> _RECORDS SUPPLIED_
Segment Open

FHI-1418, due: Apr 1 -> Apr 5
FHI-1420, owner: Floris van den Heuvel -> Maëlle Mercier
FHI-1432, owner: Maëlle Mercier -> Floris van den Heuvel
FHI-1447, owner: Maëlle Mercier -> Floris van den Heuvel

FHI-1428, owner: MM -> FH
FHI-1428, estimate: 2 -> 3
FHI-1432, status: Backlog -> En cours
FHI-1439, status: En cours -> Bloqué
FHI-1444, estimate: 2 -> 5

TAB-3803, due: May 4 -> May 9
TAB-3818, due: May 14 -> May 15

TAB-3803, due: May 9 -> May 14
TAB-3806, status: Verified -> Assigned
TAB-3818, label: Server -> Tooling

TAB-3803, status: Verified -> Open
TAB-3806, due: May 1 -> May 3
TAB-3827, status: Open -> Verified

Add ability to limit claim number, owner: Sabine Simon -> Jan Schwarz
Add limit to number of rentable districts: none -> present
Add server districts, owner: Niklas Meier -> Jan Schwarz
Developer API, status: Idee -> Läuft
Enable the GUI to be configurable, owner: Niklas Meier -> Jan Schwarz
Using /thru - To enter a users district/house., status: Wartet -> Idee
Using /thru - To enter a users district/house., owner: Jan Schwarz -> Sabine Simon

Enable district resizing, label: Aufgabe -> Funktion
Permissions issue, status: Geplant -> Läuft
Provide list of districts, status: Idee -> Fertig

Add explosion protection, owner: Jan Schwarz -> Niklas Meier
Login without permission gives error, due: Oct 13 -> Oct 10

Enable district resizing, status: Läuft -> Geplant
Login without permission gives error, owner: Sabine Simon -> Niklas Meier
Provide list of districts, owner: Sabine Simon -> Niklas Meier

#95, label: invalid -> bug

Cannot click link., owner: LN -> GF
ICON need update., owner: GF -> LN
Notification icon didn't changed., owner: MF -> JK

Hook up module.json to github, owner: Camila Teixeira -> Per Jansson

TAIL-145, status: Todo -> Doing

Segment Closed

Your reply is to repeat, unchanged, the lines above running from the one with "FHI-1439, status: En cours -> Bloqué" up to and including the one with "TAB-3803, status: Verified -> Open".

FHI-1439, status: En cours -> Bloqué
FHI-1444, estimate: 2 -> 5

TAB-3803, due: May 4 -> May 9
TAB-3818, due: May 14 -> May 15

TAB-3803, due: May 9 -> May 14
TAB-3806, status: Verified -> Assigned
TAB-3818, label: Server -> Tooling

TAB-3803, status: Verified -> Open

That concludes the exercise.